Omega watches information
The history of Omega
Source: Wikipedia
Founded at La Chaux-de-Fonds,
Switzerland in 1848 by 23-year-old Louis Brandt who assembled key-wound
precision pocket watches from parts supplied by local craftsmen.
He
travelled throughout Europe selling his watches from Italy to
Scandinavia by way of England, his chief market. After Louis Brandt's
death in 1879, his two sons Louis-Paul and Cesar, troubled by irregular
deliveries of questionable quality, abandoned the unsatisfactory
assembly workshop system in favour of in-house manufacturing and total
production control. Due to the greater supply of manpower,
communications and energy in Bienne, the enterprise moved into a small
factory in January 1880, then bought the entire building in December.
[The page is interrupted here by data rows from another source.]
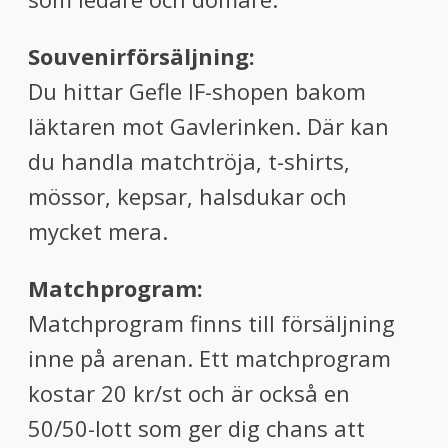
Souvenirförsäljning:
Du hittar Gefle IF-shopen bakom
läktaren mot Gavlerinken. Där kan
du handla matchtröja, t-shirts,
mössor, kepsar, halsdukar och
mycket mera.
Matchprogram:
Matchprogram finns till försäljning
inne på arenan. Ett matchprogram
kostar 20 kr/st och är också en
50/50-lott som ger dig chans att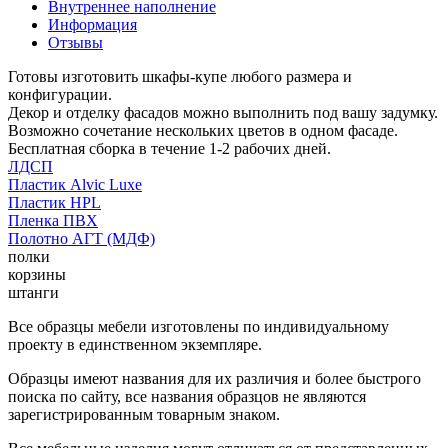
Внутреннее наполнение
Информация
Отзывы
Готовы изготовить шкафы-купе любого размера и
конфигурации.
Декор и отделку фасадов можно выполнить под вашу задумку.
Возможно сочетание нескольких цветов в одном фасаде.
Бесплатная сборка в течение 1-2 рабочих дней.
ЛДСП
Пластик Alvic Luxe
Пластик HPL
Пленка ПВХ
Полотно АГТ (МДФ)
полки
корзины
штанги
Все образцы мебели изготовлены по индивидуальному
проекту в единственном экземпляре.
Образцы имеют названия для их различия и более быстрого
поиска по сайту, все названия образцов не являются
зарегистрированным товарным знаком.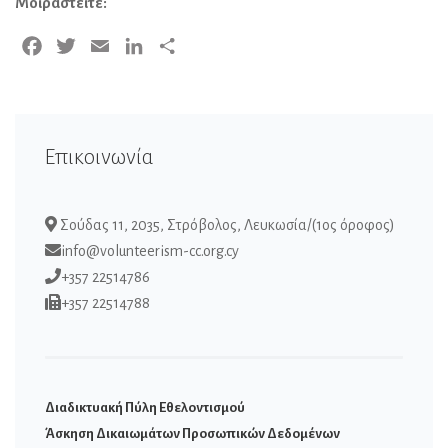
Μοιραστείτε:
Facebook
Twitter
Email
LinkedIn
Μοιραστείτε
Επικοινωνία
Σούδας 11, 2035, Στρόβολος, Λευκωσία/(1ος όροφος)
info@volunteerism-cc.org.cy
+357 22514786
+357 22514788
Διαδικτυακή Πύλη Εθελοντισμού
Άσκηση Δικαιωμάτων Προσωπικών Δεδομένων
Two years later the company moved into a converted spinning-factory in
the Gurzelen district of Bienne, where headquarters are still situated
today. Their first series-produced calibres, Labrador and Gurzelen, as
well as, the famous Omega calibre of 1894, would ensure the brand's
marketing success.
Louis-Paul and Cesar Brandt both died in 1903, leaving one of Switzerland's largest watch companies - with 240,000 watches produced annually and employing 800 people - in the hands of four young people, the oldest of whom, Paul-Emile Brandt, was not yet 24. Considered to be the great architect and builder of OMEGA, Paul-Emile's influence would be felt over the next half-century. The economic difficulties brought on by the First World War would lead him to work actively from 1925 toward the union of OMEGA and Tissot, then to their merger in 1930 within the group SSIH, Geneva. Under his leadership, then that of Joseph Reiser beginning in 1955, the SSIH Group continued to grow and multiply, absorbing or creating some fifty companies. By the seventies, SSIH had become Switzerland's number one producer of finished watches and number three in the world.
Weakened by the
severe monetary crisis and recession of 1975 to
1980, SSIH was bailed out by the banks in 1981. Switzerland's other
watchmaking giant ASUAG, principal producer of movement blanks and owner of the Longines, Rado and Swatch
brands, was saved in similar fashion one year later. After drastic
financial cleansing and a restructuring of the two groups' R&D and
production operations at the ETA
complex in Granges, the two giants merged in 1983 to form the Holding
ASUAG-SSIH. In 1985 the holding company was taken over by a group of
private investors under the strategy and leadership of Nicolas Hayek.
Immediately renamed SMH, Société suisse de Microélectronique et d'Horlogerie, the new group achieved rapid growth and success to become today's top watch producer in the world. Named Swatch Group in 1998, it now includes Blancpain and Breguet. Dynamic and flourishing, OMEGA remains one of its most prestigious flagship brands.